* **Exercises to complete**
a. From the catamaran rig list, name every advantage it gives, in order.
b. Retype the part of the catamaran rig list starting with "4. Improves forward" and going on through "raise the main.".
c. According to the catamaran rig list, what piece of equipment is not needed to raise the main?

* **Document segment**
——

1. Cost. Likely more expensive initially as most manufacturers can purchase spars virtually 'out of the box' from manufacturers such as Selden, etc.
2. Increased windage underway.
3. Lack of a boom will have a detrimental effect on sail shape.

Advantages:

1. Rig requires virtually no tuning.
2. Mounts mast on the most solid part of a cat, as opposed to the weakest (wide bridgedeck). This may enable a lighter structure in the bridgedeck.
3. A-frame mast should be stronger laterally and no weaker longitudinally.
4. Improves forward visibility, especially for bulkhead mounted steering stations.
5. Likely less windage under anchor - i.e., no large sail cover/boom bag.
6. Does not require a power winch to raise the main.
7.Twin boomless, furling sails should be incredibly easy to set, douse and reef. Futhermore, eliminates the need for and clutter caused by lazy jacks. sail cover, topping lift, etc.

——

* **Intrinsic matrix estimation data**

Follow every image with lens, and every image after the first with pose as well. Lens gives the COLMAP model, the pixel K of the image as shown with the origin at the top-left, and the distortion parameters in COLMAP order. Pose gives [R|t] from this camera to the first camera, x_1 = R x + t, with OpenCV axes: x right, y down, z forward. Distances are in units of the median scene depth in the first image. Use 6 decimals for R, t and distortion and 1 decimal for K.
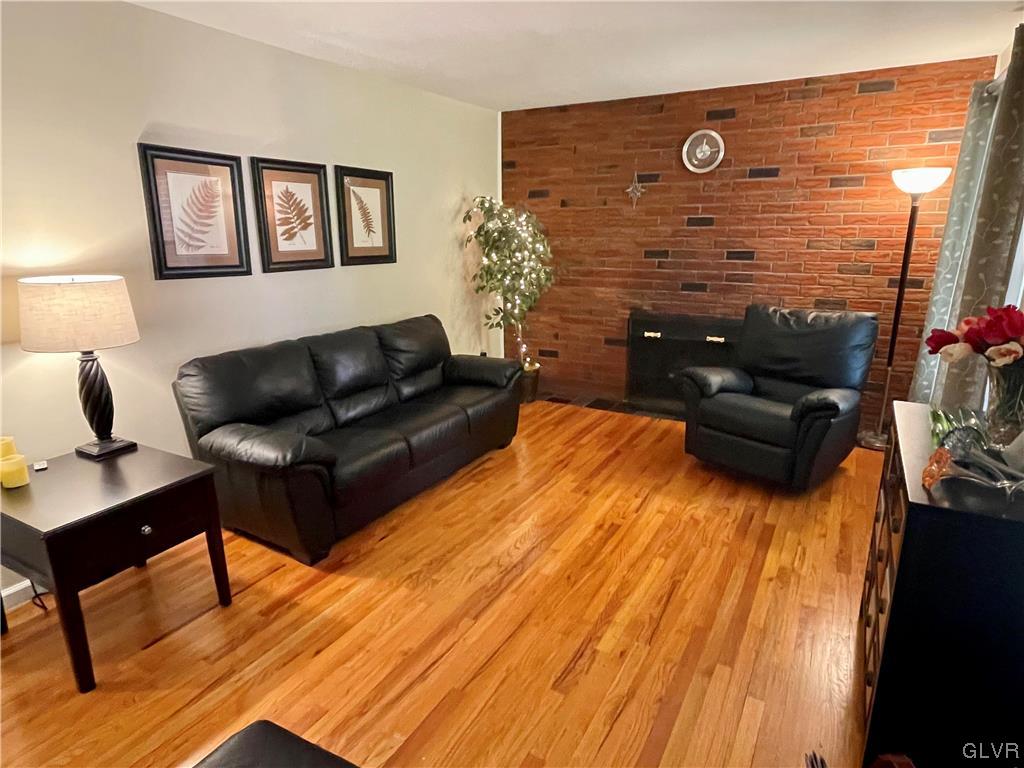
lens RADIAL K [[597.3, 0, 516.2], [0, 597.3, 386.1], [0, 0, 1]] dist [-0.000534, -0.001940]
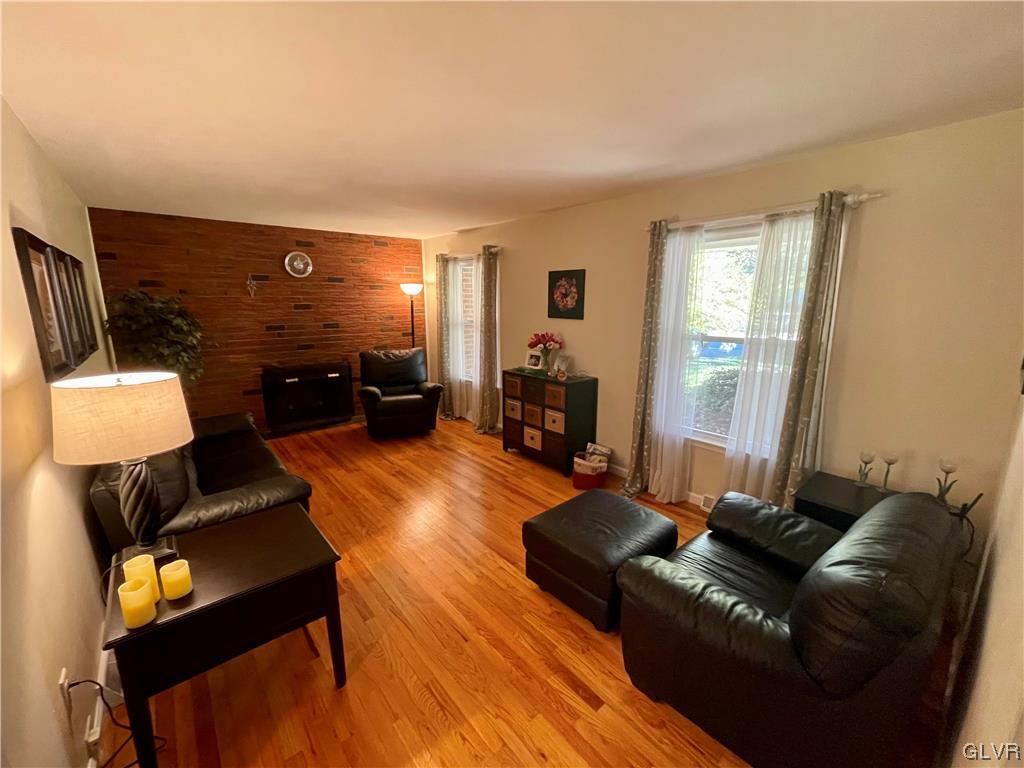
lens RADIAL K [[416.0, 0, 515.0], [0, 416.0, 384.9], [0, 0, 1]] dist [-0.001090, -0.000717]
pose [[0.344671, -0.180617, 0.921184, -0.688155], [0.242336, 0.965172, 0.098569, -0.051817], [-0.906904, 0.189262, 0.376437, 0.115329]]
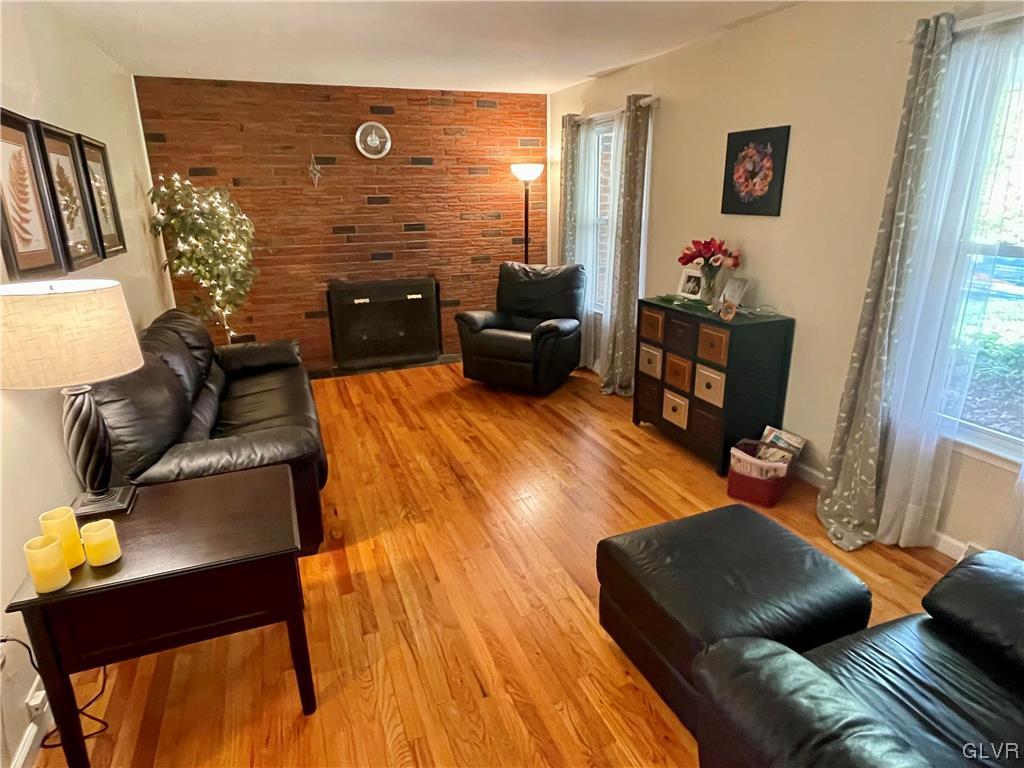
lens RADIAL K [[597.3, 0, 516.2], [0, 597.3, 386.1], [0, 0, 1]] dist [-0.000534, -0.001940]
pose [[0.629688, -0.238436, 0.739352, -0.581716], [0.211161, 0.968433, 0.132473, -0.022019], [-0.747599, 0.072706, 0.660159, 0.051988]]
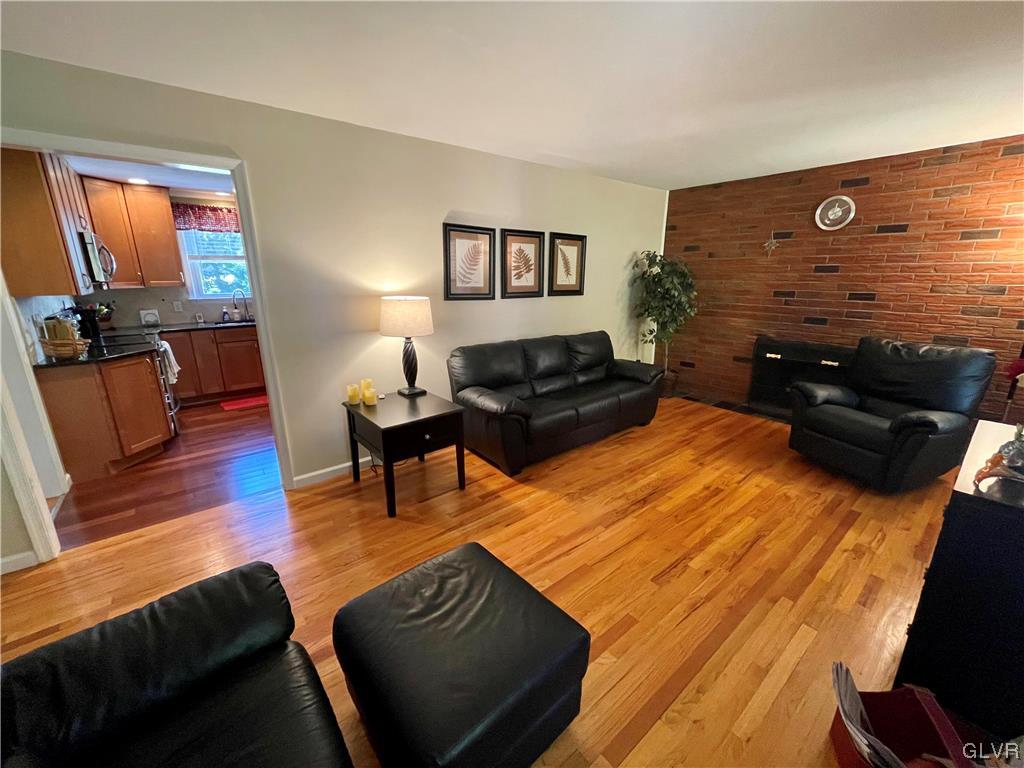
lens RADIAL K [[416.0, 0, 515.0], [0, 416.0, 384.9], [0, 0, 1]] dist [-0.001090, -0.000717]
pose [[0.932871, 0.100103, -0.346023, 0.028365], [-0.099082, 0.994864, 0.020687, 0.017121], [0.346317, 0.014986, 0.937998, -0.053211]]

——

* **Responses for each task**
a.
1. The rig requires virtually no tuning.
2. The mast mounts on the most solid part of a cat instead of the weakest (wide bridgedeck), which may enable a lighter bridgedeck structure.
3. An A-frame mast should be stronger laterally and no weaker longitudinally.
4. Forward visibility improves, especially for bulkhead mounted steering stations.
5. Windage under anchor is likely less, with no large sail cover/boom bag.
6. No power winch is needed to raise the main.
7. Twin boomless, furling sails should be incredibly easy to set, douse and reef, and they eliminate the need for and clutter caused by lazy jacks, sail cover, topping lift, etc.

b.
4. Improves forward visibility, especially for bulkhead mounted steering stations.
5. Likely less windage under anchor - i.e., no large sail cover/boom bag.
6. Does not require a power winch to raise the main.

c. A power winch.